U.S. Stocks Mixed As Core PPI Declines More Than ExpectedPPI data confirms the trend visible in yesterday’s inflation report and signals that there’s a risk of near-term deflation.
Deflation Is Coming To The U.S.
S&P 500 futures are mixed in premarket trading following the release of PPI and Core PPI reports. Producer prices have declined by 1.3% month-over-month in April compared to analyst consensus which called for a decline of 0.5%.
Core PPI also showed bigger than expected pricing contraction at -0.3% month-over-month.
The main risk of any huge monetary stimulus is the erosion of the value of money via inflation, but currently weak demand leads to deflationary processes in the U.S.
This is not a good sign given the example of Japan which has struggled with deflation for quite some time and has not found its way back to healthy growth rates.
Trump Pushes Fed To Adapt Negative Interest Rates
Recently, U.S. Federal Reserve officials have argued against the adoption of negative interest rate policy in the U.S. However, the U.S. Presidend Donald Trump is pushing for such policy, calling it a “gift” which should be accepted.
The yield on the U.S. debt is already pricing in a probability of negative interest rates. The 2-year note is yielding less than 0.16%, while the 10-year bonds are yielding 0.65%.
However, these low rates are still far from Germany’s example as its 10-year bonds yield -0.53%.
Theoretically, low yields are bullish for equities since they make them more attractive in comparison to bonds. However, recent practice shows that the negative yield policy has its own problems.

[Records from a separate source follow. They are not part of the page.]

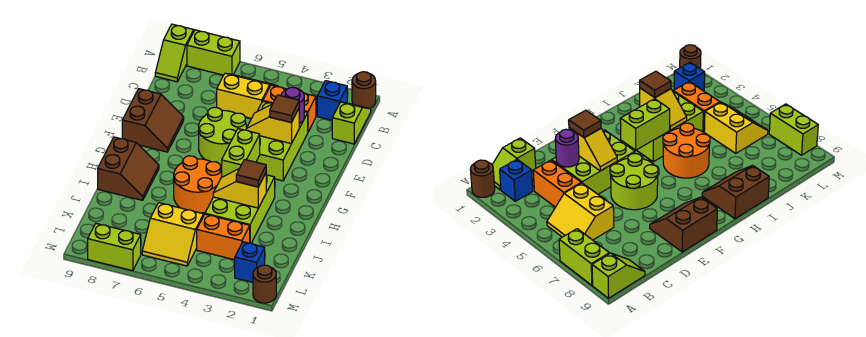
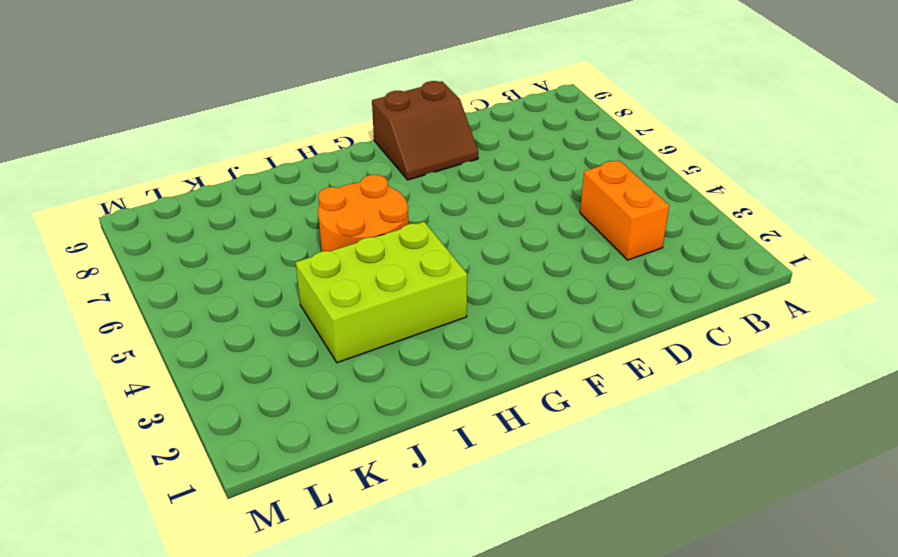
none -> brown 1x1 round brick [352,72,376,109]
none -> lime 1x2 brick [187,30,240,75]
none -> lime 1x2 slope [155,24,194,82]

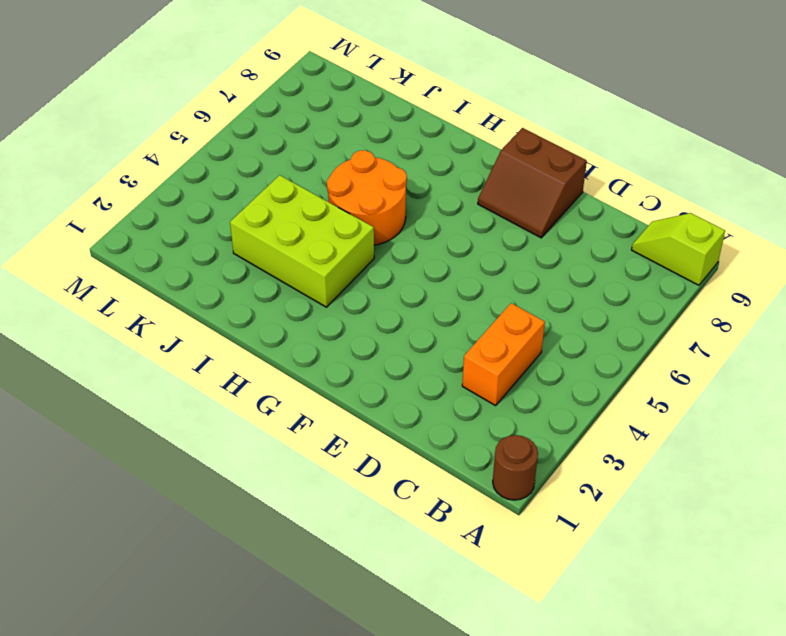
none -> lime 1x2 brick [187,30,240,75]
none -> lime 1x2 slope [332,102,371,144]
none -> blue 1x1 brick [317,81,347,120]

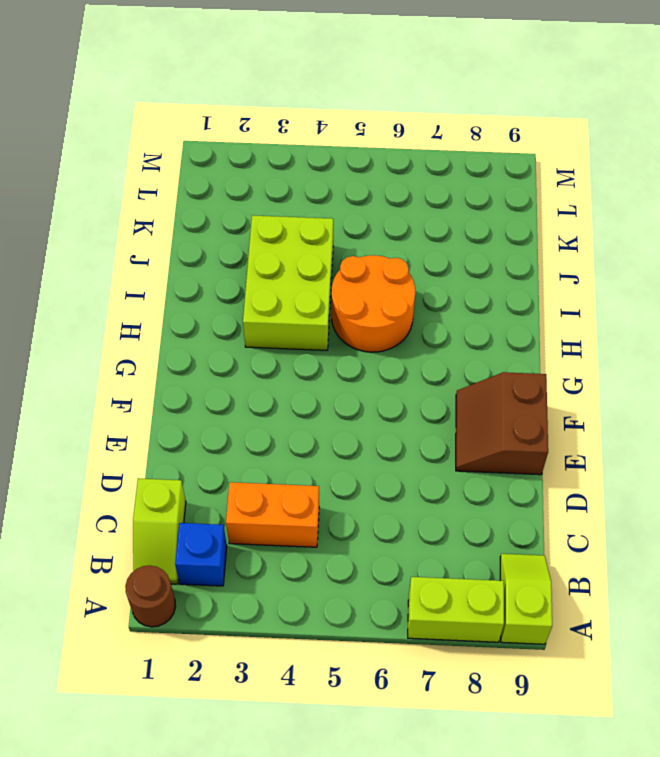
none -> yellow 2x2 slope [217,73,278,118]
none -> lime 2x3 brick [256,101,308,181]
none -> lime 2x2 round brick [199,107,246,165]

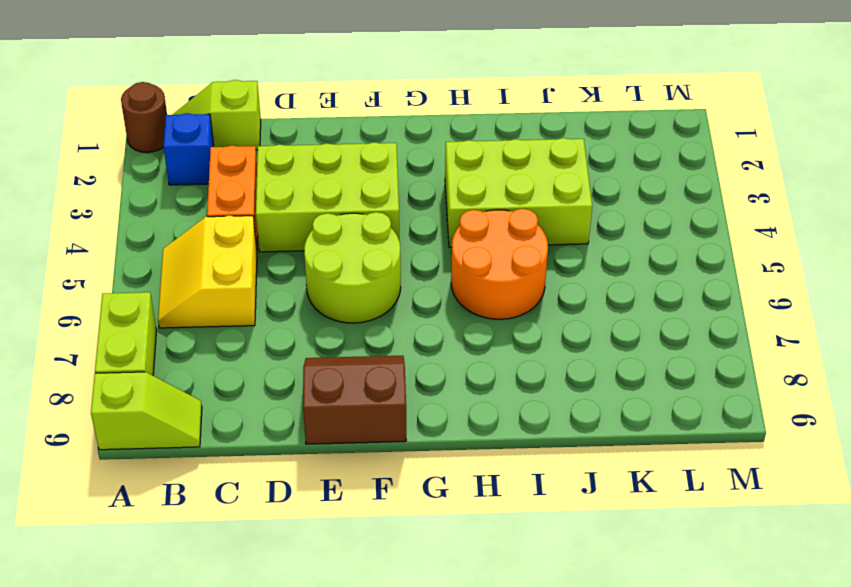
none -> brown 2x2 slope [98,137,159,200]
none -> orange 1x2 brick [197,214,250,260]
none -> yellow 2x2 slope [142,203,204,266]

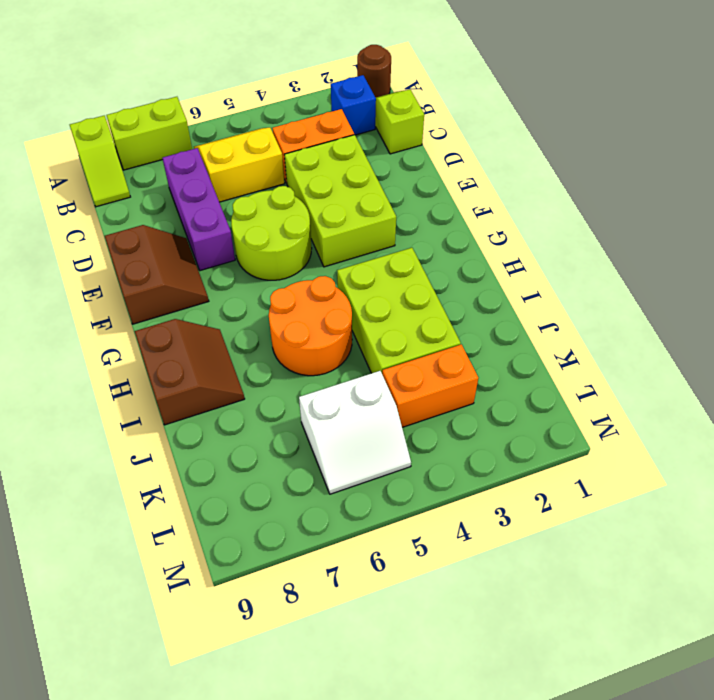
purple 1x3 brick [162,148,235,271] -> none
white 2x2 slope [299,371,411,494] -> yellow 2x2 slope [142,203,204,266]
none -> blue 1x1 brick [235,242,265,282]
none -> brown 1x1 round brick [253,265,276,303]
none -> lime 1x2 brick [88,224,141,271]

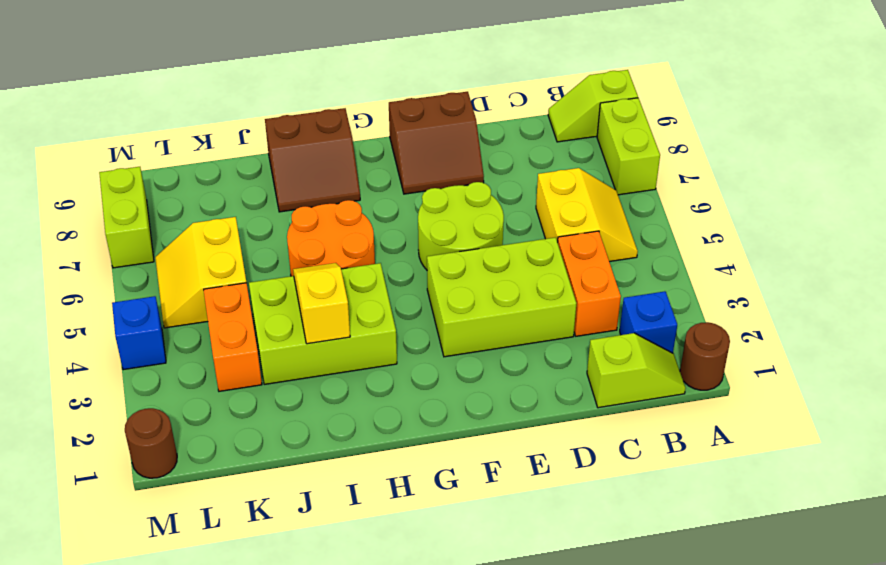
blue 1x1 brick [112,296,166,370] -> blue 1x1 brick moved to [235,242,265,282]
none -> purple 1x1 round brick [281,87,304,124]
none -> yellow 1x2 slope [246,104,299,144]
none -> lime 1x2 brick [222,129,260,177]

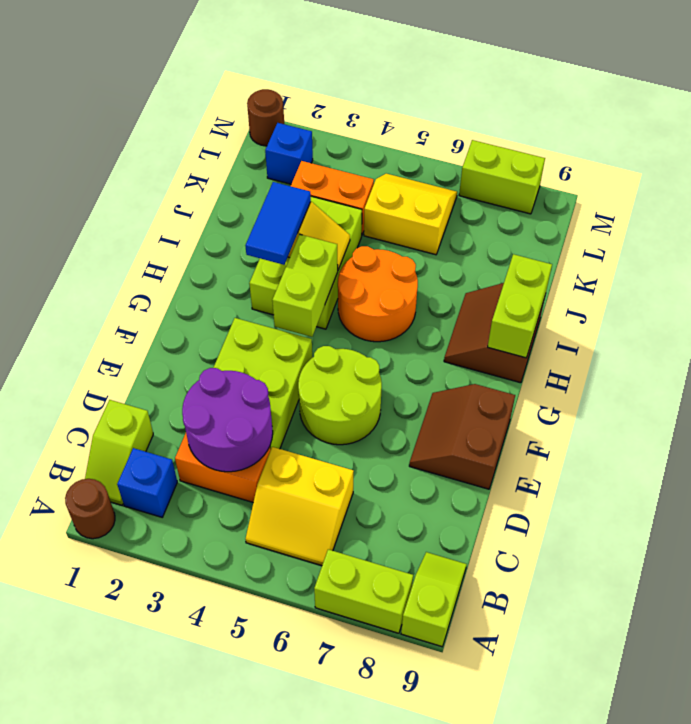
purple 2x2 round brick [182,368,273,472] -> purple 1x1 round brick [281,87,304,124]
blue 1x2 tile [245,182,311,265] -> brown 1x1 tile [236,159,266,187]
lime 1x2 brick [488,254,552,358] -> none
none -> yellow 1x2 slope [246,104,299,144]
none -> brown 1x1 tile [270,95,299,123]

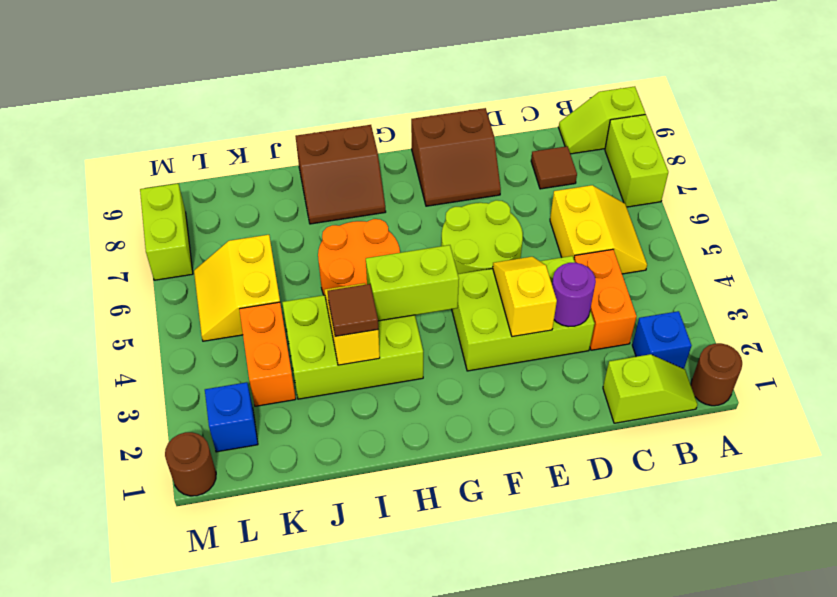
brown 1x1 tile [531,146,577,189] -> brown 1x1 tile moved to [270,95,299,123]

All Eyes On Coronavirus As Economies Continue To Reopen
Yesterday, the U.S. stock market was down about 2% due to comments from the infectious disease expert Dr. Fauci who told the Congress that the virus was still not in control and that hurried reopening may lead to new outbreaks.
The risk of the second wave of the virus is the biggest risk for the market so traders will keep watching coronavirus data closely as the U.S. and EU proceed with their gradual reopening plans.
The economic data clearly shows that no economy in the world will be able to sustain another strict lockdown without dire consequences, and no amount of money-printing will be able to deal with the damage done by a potential second wave of the virus.
At this point, it looks like the market will need additional positive data on the virus front to continue the rebound.